Texas Instruments (TI) supplies chips to roughly 100,000 customers around the world, with product life cycles measured in years and decades. These long-tail chips include TI’s DaVinci SoC which is particularly popular in IP network cameras, video communications, and portable media players, and also include the OMAP SoC, featured heavily on single-board computer development platforms such as the BeagleBone and the PandaBoard.

A large portion of the devices containing these SoCs will run Linux, and that makes Linux kernel support a priority. However, because the Linux kernel is routinely updated with bug fixes and new features, ensuring on-going support for TI’s SoCs requires constant development effort to keep out-of-tree patches up to date.

Luckily, there’s a way to lessen the load: by keeping TI’s SoCs supported in the upstream kernel.

The Business Case for Upstreaming

The biggest headache with supporting long-tail chips for years with out-of-tree patches is that it requires forward porting those patches to newer Long-Term Support (LTS) kernel releases. It’s a huge investment of engineering time, not just to update the patches, but also because every time that happens tests need to be run to check that no bugs have been introduced.

Merging TI SoC support upstream doesn’t completely eliminate this problem but does make it much more manageable. Instead of having to deal with migrating patches to a brand new LTS version, code can be updated piecemeal, as and when things like new APIs and bug fixes are merged.

And this is where BayLibre comes in. We’ve been working on the upstream kernel to ensure that, not only does every release work on the DaVinci and OMAP SoCs, but that those SoCs also take advantage of the latest bug fixes and features.

Our Upstream Contributions

The majority of our work has been on the DaVinci SoC. In the last two years, we’ve contributed 99 patches to the Linux kernel. Bartosz Golaszewski and Kevin Hilman added support to the Video Port Interface (VPIF) driver to allow it to be initialised with device tree (DT) bindings; for many SoCs, DT bindings are the preferred way to describe hardware characteristics. In addition, Bartosz and Kevin added support for raw image capture with sensors supporting the 10-bit SGRBG10 format. Along the way, the guys cleaned up a slew of hard-coded assumptions about image formats in the VPIF driver that came from it only previously being tested with a single sensor that supported a single 8-bit format.

We’ve also worked on performance improvements by taking advantage of the DMA hardware in DaVinci SoCs. Fabian Parent enabled DMA channels for the SPI driver so that it correctly maps data buffers passed from the MTD layer.

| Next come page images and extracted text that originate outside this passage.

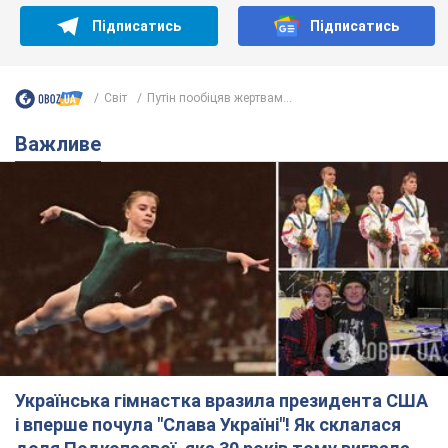
Підписатись
Підписатись
Світ
Путін пообіцяв жертвам...
Важливе
Українська гімнастка вразила президента США
і вперше почула "Слава Україні"! Як склалася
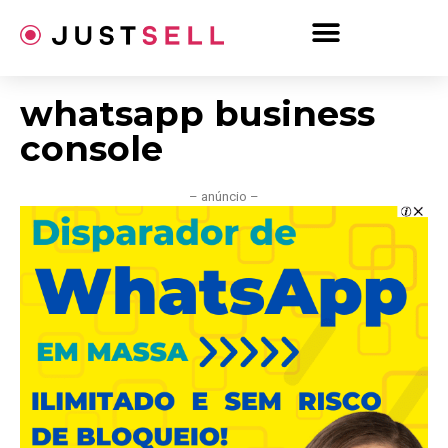
Ir
para
o
conteúdo
whatsapp business
console
– anúncio –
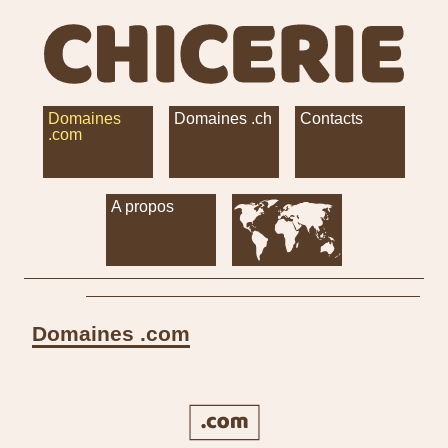
Domaines
Domaines .ch
Contacts
.com
A propos
Domaines .com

And Alex Baildon made CCPI DMA work on the DA850/OMAP-L138/AM18xx platforms to improve the performance of USB. Both of these efforts reduce the work the CPU has to do when transferring data to and from devices, which means a more stable workload.

Lastly, we helped with a large effort to move DaVinci to the common clock framework (CCF). This work involved rewriting hand-crafted clock drivers to use the CCF. A huge part of the migration to the CCF was done by an independent developer, David Lechner, and he deserves special mention. From BayLibre, Bartosz modified some of the clock driver consumers, including updating the remoteproc driver to use the reset framework and deduplicated code that existed in both the platform-specific support and the generic aemif driver.

Plans for 2019

As we said at the beginning of this post, maintaining support upstream requires on-going effort and we have further plans for the TI SoC code in 2019. We’ll be creating a proper clocksource driver to tidy up the random bits in the platform support, enabling support for sparse interrupts (critical for supporting some hardware), and eventually building DaVinci as part of the multi_v5_defconfig kernel config.